“MLOps and ML Systems are so important, because they are ways to embody best practices that enable you to have resilient systems”
In our ‘5-minute interview’ series we meet AI and ML professionals who will share their experiences on working in the Machine Learning field. How did they start out and what aspects of AI and ML make them tick? What are their passions and what drives them to create major tech innovations?
This episode Rik meets Zander Matheson, founder of Bytewax and a jack of all trades in data science. Zander tells us about how Bytewax was created to make real-time inference easier and why MLOps is important for building resilient ML systems.
Zander: My name is Zander and I’m the founder of Bytewax, an open source project and python stream processing library. We also offer a commercial offering on top of that, which is a platform that operationalizes real time data processing. My background is in Data Science and Machine Learning. Before starting Bytewax I worked at Github and Heroku. I have always had my fingers in different data problems, so anything from data engineering to analytics, data science and machine learning infrastructure. So you can say that I’m a jack of all trades.
Zander: So the idea behind how Bytewax came to be, was to tackle a problem around how we can make real-time inference easier. So you get to the point where you have an idea and you go and train a model, you test to make sure that your idea actually works, and then you want to move this thing into production. In some instances it's best to have that inference happening in real time. When it comes down to the hard part, it’s not how to host this model, but (as you are aware of in the feature store side of things) how to generate the features that are needed so that the model can make the inference. And I need to do the same thing to the data in real-time that I did when I was training that model. So that's where Bytewax came to be. Because oftentimes, those transformations you need to do, whether it's joining multiple streams together or you're taking a window of time and calculating something (making a new distribution of data over a window of time), those require the things that stream processors are naturally really good at. That's what led us to making an open source, Python stream processor that is stateful, and has all the nice things, because it provides a much easier handoff from what you did to the data in training to do it in real time.
Zander: It was sort of out of necessity that we tackled infrastructure. I came to realize the importance of the additional software engineering best practices that are related to these data driven and oriented things. So I think that's why MLOps and ML Systems are so important, because they are ways to embody best practices (in addition to software engineering best practices) that enable you to have resilient systems. At the end of the day, that was our job, to build resilient ML systems so we can all sleep well at night.

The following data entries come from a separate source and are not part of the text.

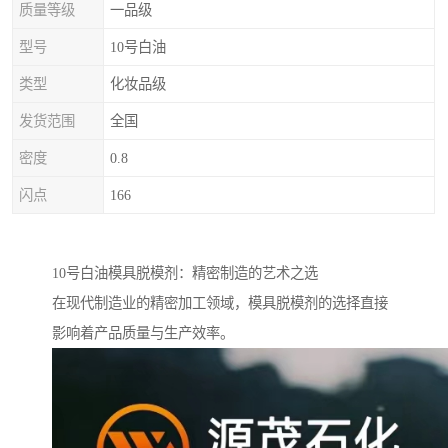
质量等级
一品级
型号
10号白油
类型
化妆品级
发货范围
全国
密度
0.8
闪点
166
10号白油模具脱模剂：精密制造的艺术之选
在现代制造业的精密加工领域，模具脱模剂的选择直接
影响着产品质量与生产效率。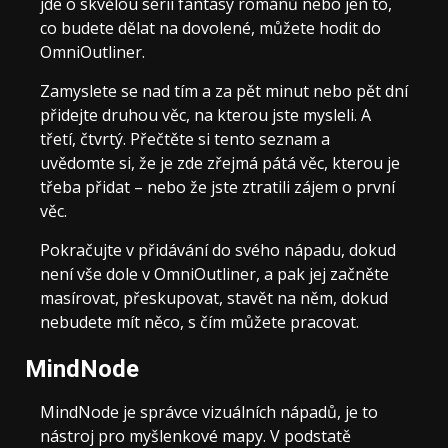
jde o skvělou sérii fantasy románů nebo jen to,
co budete dělat na dovolené, můžete hodit do
OmniOutliner.
Zamyslete se nad tím a za pět minut nebo pět dní
přidejte druhou věc, na kterou jste mysleli. A
třetí, čtvrtý. Přečtěte si tento seznam a
uvědomte si, že je zde zřejmá pátá věc, kterou je
třeba přidat – nebo že jste ztratili zájem o první
věc.
Pokračujte v přidávání do svého nápadu, dokud
není vše dole v OmniOutliner, a pak jej začněte
masírovat, přeskupovat, stavět na něm, dokud
nebudete mít něco, s čím můžete pracovat.
MindNode
MindNode je správce vizuálních nápadů, je to
nástroj pro myšlenkové mapy. V podstatě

Zander: The industry moves so fast around all of this stuff so sometimes I find it quite hard to keep up. I have a number of interesting people, blogs and conferences that I follow. For example, the Feature Store Summit is great because it’s so unbiased and has a lot of great presentations. I also recommend the Python conferences, both the PyCons and the PyDatas, because that’s my area. You meet lots of practitioners and there are really great talks about exciting new libraries or how to effectively use existing libraries.
I would also recommend Fast AI. I’m following some of the folks that were involved with Fast AI. So for example, the Fast AI blog is a good place to start, they’re always poking at new and interesting things and asking questions or posing things that might be controversial. For me, it’s a great place for keeping up.